_Job item_
Copy each line of the following data that contains "Chậu".

═════ Input material ═════

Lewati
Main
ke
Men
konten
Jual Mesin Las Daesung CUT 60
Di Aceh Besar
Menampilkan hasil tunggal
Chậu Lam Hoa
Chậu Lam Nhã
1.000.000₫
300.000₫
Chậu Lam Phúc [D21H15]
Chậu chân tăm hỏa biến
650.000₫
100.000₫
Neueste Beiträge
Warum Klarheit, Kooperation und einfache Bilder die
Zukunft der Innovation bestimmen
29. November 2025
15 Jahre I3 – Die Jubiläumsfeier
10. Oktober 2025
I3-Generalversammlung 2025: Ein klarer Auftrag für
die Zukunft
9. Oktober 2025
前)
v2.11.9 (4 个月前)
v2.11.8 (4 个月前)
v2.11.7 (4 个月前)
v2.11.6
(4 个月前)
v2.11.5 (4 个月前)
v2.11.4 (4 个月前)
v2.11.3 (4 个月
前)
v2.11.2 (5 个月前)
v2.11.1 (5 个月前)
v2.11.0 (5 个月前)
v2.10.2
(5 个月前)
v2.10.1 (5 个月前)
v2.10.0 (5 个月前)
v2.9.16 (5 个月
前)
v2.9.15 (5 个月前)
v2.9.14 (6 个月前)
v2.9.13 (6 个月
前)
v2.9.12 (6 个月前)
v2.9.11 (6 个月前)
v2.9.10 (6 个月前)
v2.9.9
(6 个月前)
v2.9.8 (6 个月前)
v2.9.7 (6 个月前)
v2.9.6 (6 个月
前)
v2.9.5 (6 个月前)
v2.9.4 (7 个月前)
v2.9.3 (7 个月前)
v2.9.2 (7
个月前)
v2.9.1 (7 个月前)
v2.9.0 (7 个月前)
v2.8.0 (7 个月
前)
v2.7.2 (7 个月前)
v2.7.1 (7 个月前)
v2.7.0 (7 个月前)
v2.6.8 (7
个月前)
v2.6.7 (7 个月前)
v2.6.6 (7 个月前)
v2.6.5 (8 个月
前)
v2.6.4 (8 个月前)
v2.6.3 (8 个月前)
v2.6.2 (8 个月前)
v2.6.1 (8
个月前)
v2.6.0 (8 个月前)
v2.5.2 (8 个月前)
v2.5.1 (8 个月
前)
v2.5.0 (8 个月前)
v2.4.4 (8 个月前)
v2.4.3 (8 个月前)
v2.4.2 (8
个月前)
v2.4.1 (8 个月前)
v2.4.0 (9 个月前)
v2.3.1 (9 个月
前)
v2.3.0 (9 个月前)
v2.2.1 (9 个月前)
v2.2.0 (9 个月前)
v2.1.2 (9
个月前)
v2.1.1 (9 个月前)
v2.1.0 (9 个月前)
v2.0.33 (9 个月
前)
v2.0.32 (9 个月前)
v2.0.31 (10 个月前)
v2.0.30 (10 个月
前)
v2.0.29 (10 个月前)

═════

_Response to the exercise_
Chậu Lam Hoa
Chậu Lam Nhã
Chậu Lam Phúc [D21H15]
Chậu chân tăm hỏa biến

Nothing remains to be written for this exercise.